Effects of deflation: Deflation increases sales and economic activity by making essentials (food, housing, fuel etc.) which cannot be delayed, more affordable to struggling consumers, thereby reducing severity and duration of recession.

In more recent economic thinking, deflation is related to risk: where the risk-adjusted return of assets drops to negative, investors and buyers will hoard currency rather than invest it, even in the most solid of securities. This can produce the theoretical condition, much debated as to its practical possibility, of a liquidity trap.

Deflation is, however, the natural condition of hard currency economies when the rate of increase in the supply of money is not maintained at a rate commensurate to positive population (and general economic) growth. When this happens, the available amount of hard currency per person falls, in effect making money more scarce; and consequently, the purchasing power of each unit of currency increases. The late 19th century provides an example of sustained deflation combined with economic development under these conditions.

Counteracting deflation: Until the 1930s, it was commonly believed by economists that deflation would cure itself. As prices decreased, demand would naturally increase and the economic system would correct itself without outside intervention.

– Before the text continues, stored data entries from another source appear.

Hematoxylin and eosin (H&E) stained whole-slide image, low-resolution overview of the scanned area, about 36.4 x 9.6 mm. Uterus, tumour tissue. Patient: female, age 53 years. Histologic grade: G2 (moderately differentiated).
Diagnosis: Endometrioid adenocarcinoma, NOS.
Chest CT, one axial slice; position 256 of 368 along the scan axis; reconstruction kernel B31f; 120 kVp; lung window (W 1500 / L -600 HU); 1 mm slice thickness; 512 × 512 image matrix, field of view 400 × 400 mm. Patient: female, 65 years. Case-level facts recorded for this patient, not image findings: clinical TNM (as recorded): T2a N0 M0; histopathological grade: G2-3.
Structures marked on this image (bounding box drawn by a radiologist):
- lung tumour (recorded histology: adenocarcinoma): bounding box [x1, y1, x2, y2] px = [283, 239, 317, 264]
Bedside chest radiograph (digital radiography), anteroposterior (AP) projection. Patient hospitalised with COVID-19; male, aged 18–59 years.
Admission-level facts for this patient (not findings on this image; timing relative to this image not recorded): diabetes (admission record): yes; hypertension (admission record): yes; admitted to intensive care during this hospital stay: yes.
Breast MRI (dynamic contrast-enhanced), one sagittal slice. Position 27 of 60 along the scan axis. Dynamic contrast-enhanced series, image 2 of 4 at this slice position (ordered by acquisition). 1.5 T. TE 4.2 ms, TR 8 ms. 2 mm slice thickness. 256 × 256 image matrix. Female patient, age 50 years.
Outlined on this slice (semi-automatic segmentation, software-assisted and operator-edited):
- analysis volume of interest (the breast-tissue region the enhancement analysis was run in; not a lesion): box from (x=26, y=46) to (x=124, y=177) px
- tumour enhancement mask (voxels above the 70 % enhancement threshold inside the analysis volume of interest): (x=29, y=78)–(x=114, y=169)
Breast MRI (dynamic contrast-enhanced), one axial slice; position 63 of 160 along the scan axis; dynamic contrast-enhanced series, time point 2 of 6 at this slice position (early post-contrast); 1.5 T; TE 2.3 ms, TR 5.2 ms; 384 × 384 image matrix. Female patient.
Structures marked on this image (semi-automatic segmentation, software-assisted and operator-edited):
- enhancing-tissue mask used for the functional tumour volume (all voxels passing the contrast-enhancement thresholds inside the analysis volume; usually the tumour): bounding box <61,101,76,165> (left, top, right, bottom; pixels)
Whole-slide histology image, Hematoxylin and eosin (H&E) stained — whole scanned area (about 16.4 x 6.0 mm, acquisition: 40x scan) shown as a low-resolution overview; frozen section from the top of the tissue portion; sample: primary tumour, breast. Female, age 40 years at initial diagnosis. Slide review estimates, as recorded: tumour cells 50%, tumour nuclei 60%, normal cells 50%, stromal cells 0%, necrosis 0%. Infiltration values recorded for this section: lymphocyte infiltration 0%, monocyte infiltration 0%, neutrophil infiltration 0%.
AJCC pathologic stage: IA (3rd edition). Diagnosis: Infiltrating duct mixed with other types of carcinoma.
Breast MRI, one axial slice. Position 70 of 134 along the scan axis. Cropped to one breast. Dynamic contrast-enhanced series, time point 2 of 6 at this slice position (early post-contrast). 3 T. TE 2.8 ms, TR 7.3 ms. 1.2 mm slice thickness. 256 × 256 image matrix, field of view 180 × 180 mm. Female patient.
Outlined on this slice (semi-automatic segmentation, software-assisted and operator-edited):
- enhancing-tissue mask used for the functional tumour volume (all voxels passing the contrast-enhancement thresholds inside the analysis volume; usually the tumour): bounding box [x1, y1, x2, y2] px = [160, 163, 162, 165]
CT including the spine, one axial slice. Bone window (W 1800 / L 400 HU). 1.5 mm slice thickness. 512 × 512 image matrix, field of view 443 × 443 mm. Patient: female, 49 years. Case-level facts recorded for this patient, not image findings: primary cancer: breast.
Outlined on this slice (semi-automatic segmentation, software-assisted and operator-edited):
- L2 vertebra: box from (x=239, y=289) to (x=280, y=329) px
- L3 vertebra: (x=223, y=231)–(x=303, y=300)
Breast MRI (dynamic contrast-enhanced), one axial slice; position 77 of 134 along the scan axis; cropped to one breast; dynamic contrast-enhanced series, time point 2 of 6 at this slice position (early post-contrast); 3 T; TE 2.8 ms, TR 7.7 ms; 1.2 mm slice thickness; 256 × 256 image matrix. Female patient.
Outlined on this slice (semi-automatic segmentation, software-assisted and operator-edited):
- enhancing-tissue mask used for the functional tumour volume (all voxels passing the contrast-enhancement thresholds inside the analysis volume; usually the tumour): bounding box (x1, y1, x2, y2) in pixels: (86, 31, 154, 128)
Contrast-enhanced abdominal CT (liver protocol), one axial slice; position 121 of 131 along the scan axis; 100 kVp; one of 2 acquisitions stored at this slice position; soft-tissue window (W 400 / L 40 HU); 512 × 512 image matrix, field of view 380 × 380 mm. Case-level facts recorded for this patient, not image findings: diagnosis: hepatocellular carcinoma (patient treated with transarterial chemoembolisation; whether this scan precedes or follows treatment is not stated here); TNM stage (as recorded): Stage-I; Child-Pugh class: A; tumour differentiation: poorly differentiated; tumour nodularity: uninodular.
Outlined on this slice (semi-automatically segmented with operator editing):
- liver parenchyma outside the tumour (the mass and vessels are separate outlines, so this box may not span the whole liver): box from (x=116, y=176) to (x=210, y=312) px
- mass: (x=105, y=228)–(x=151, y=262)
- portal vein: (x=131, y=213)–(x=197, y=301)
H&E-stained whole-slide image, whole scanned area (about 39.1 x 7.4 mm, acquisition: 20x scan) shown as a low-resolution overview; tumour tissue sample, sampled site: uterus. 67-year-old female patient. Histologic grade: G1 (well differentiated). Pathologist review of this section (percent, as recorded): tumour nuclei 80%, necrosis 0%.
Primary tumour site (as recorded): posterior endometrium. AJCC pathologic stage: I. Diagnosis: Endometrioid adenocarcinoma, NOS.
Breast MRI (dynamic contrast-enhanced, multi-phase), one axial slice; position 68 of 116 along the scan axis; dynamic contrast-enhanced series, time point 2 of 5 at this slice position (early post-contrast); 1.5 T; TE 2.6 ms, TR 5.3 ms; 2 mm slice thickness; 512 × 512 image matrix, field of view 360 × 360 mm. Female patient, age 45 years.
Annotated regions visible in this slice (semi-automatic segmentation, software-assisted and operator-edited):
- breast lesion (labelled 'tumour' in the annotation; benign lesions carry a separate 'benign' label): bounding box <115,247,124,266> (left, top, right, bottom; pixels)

This view was challenged in the 1930s during the Great Depression. Keynesian economists argued that the economic system was not self-correcting with respect to deflation and that governments and central banks had to take active measures to boost demand through tax cuts or increases in government spending. Reserve requirements from the central bank were high and the central bank could then have effectively increased money supply by simply reducing the reserve requirements and through "open" market operations (e.g., buying treasury bonds for cash) to offset the reduction of money supply in the private sectors due to the collapse of credit (credit is a form of money).

With the rise of monetarist ideas, the focus in fighting deflation was put on expanding demand by lowering interest rates (i.e., reducing the "cost" of money). This view has received a setback in light of the failure of accommodative policies in both Japan and the US to spur demand after stock market shocks in the early 1990s and in 2000 - 2002, respectively. Economists now worry about the (inflationary) impact of monetary policies on asset prices. Sustained low real rates can be the direct cause of higher asset prices and excessive debt accumulation. Therefore lowering rates may prove only a temporary palliative, leading to the aggravation of an eventual future debt deflation crisis.